In late 2009 The Dirty Rooks set out to capture the energy of their live shows in a new album. Sugar Mama, released February of 2010, has accomplished that goal. Ben Rubenstein of Centerstage wrote about the album"…you get the sense that these songs are meant to be played live at a party of some sort" and the A.V. Club wrote in The Onion that The Dirty Rooks, "rouse [listeners] to buy another pitcher...bands like this belong cramped up on the stage, not confined to an iPod," Their February album release concert was a Centerstage "Editor's Pick" and was featured in the Red Eye as one of Metromix's top Chicago concerts in February.
The group's first, self-titled, album (2007) is evidence that this booze-rock element has been there since early on. Newcity's Tom Lynch, "The Dirty Rooks burrow themselves underneath your nails, along with the dirt and scum and filth of the city streets.
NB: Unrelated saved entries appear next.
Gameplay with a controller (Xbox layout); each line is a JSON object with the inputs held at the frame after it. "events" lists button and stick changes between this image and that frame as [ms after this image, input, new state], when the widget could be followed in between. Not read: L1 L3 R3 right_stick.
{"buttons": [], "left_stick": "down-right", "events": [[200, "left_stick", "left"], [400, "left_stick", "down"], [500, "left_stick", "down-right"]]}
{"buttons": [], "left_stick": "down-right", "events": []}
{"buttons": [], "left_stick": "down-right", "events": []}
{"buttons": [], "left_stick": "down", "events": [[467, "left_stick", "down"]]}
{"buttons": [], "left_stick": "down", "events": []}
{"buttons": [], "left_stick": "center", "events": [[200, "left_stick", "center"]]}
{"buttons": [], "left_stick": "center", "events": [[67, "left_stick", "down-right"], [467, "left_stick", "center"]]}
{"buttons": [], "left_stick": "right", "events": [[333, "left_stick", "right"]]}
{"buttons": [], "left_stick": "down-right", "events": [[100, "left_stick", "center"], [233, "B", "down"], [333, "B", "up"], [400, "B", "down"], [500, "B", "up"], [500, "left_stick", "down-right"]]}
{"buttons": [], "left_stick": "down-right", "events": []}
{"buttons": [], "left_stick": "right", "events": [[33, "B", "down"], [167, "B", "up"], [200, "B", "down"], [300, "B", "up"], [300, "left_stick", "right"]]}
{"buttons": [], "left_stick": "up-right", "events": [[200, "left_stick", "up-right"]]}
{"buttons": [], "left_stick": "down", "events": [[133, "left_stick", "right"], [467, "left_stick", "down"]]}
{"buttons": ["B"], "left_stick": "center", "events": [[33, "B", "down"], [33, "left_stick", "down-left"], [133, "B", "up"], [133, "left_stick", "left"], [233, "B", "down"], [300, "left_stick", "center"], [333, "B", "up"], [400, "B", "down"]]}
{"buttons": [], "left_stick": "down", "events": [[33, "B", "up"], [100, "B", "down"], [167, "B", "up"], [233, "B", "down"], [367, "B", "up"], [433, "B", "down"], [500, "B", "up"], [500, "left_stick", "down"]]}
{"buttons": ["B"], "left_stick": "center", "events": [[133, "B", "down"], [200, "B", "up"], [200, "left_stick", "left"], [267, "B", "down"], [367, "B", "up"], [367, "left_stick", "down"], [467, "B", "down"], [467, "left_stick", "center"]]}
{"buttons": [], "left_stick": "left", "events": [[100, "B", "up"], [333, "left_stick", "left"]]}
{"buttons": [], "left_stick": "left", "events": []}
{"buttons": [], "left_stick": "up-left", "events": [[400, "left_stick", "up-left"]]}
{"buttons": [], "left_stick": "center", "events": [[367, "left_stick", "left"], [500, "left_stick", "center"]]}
And they're good...rock 'n' roll hasn't been this drunk in a while." The band was just getting started but were already defining a specific genre and doing it well. "[The album] has a pure, classic rock sound with some blues influence... it immediately spins off aromas of cigarette smoke and bad plumbing from some low-lit Southside bar” (Dan Ocwhat, Music Editor of The Real Chicago); "[The Dirty Rooks] move the [blues rock] genre forward and deliver exciting music that spans decades and styles" (TAXI); "most satisfying is the sound of the blues in young hands that, rather than treating the music as a museum piece, twist it to fit the moment." (Mike O'Cull, Illinois Entertainer)
Whether they're on stage or in the studio, The Dirty Rooks are creating a sound that's resonating with listeners and giving them a soundtrack to party to.